Andrea Wilhaus: Jedes Unternehmen setzt je nach Branche unterschiedliche Schwerpunkte. Der Focus ist aber sicher beim Arbeitsplatz zu sehen. Im Projekt erarbeiten die Firmen etwa Weiterbildungskonzepte oder Maßnahmen für die Gesundheit ihrer Mitarbeiter.

Für die beteiligten Mode-Einzelhändler ist angesichts der problematischen Produktionsbedingungen im Textilsektor die Verantwortung in der Lieferkette noch ein wichtiges Thema. Sie planen, ihre Lieferanten über die Einhaltung von Anforderungen im Bereich Umwelt und Soziales zu befragen, etwa was den Ausschluss von Kinderarbeit anbelangt.
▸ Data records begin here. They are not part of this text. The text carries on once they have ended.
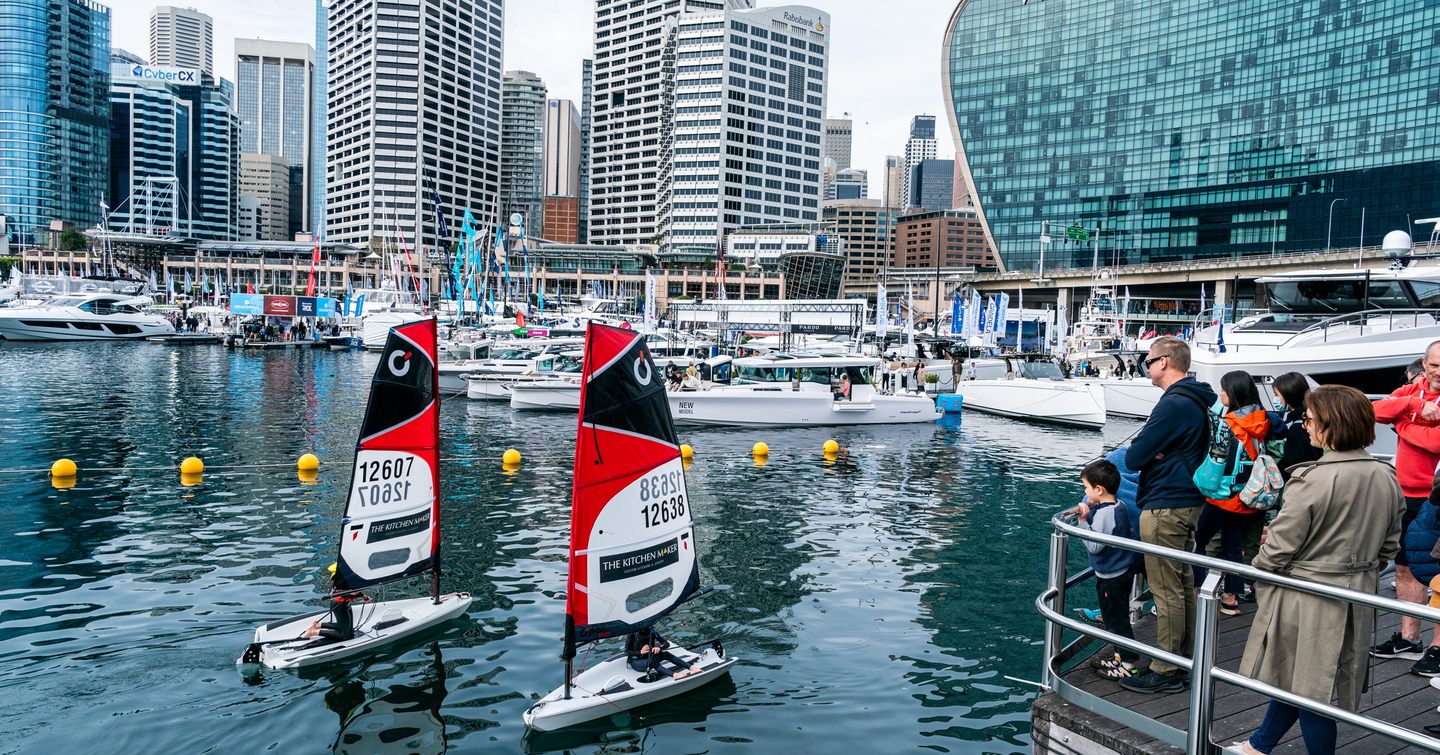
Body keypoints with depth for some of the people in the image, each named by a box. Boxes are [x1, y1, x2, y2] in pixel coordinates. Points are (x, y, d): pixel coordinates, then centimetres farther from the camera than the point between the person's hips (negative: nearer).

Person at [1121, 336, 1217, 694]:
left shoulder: (1173, 404, -20)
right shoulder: (1198, 401, 13)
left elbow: (1133, 457, -20)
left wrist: (1148, 453, 1)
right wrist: (1157, 453, -2)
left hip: (1165, 508, -10)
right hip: (1190, 501, 10)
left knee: (1166, 591, -3)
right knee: (1184, 584, 17)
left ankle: (1166, 672, 4)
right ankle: (1184, 659, 28)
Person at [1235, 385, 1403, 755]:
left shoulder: (1313, 479, -24)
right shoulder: (1387, 478, 0)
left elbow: (1279, 547, -18)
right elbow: (1389, 545, 11)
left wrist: (1259, 573, 0)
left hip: (1307, 601, -7)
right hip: (1358, 600, 7)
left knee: (1307, 687, 8)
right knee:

Zusammen mit den beteiligten Initiativen „Schmeck die Teck“ und dem Eine-Welt-Verein sollen auch Informationsveranstaltungen zum regionalen und fairen Einkauf stattfinden.

Betonen möchte ich noch, dass es sich hier um einen gemeinsamen Lernprozess der Unternehmen handelt. Die Unternehmen gehen den Weg gemeinsam und lernen voneinander – das macht den Reiz des Projekts aus.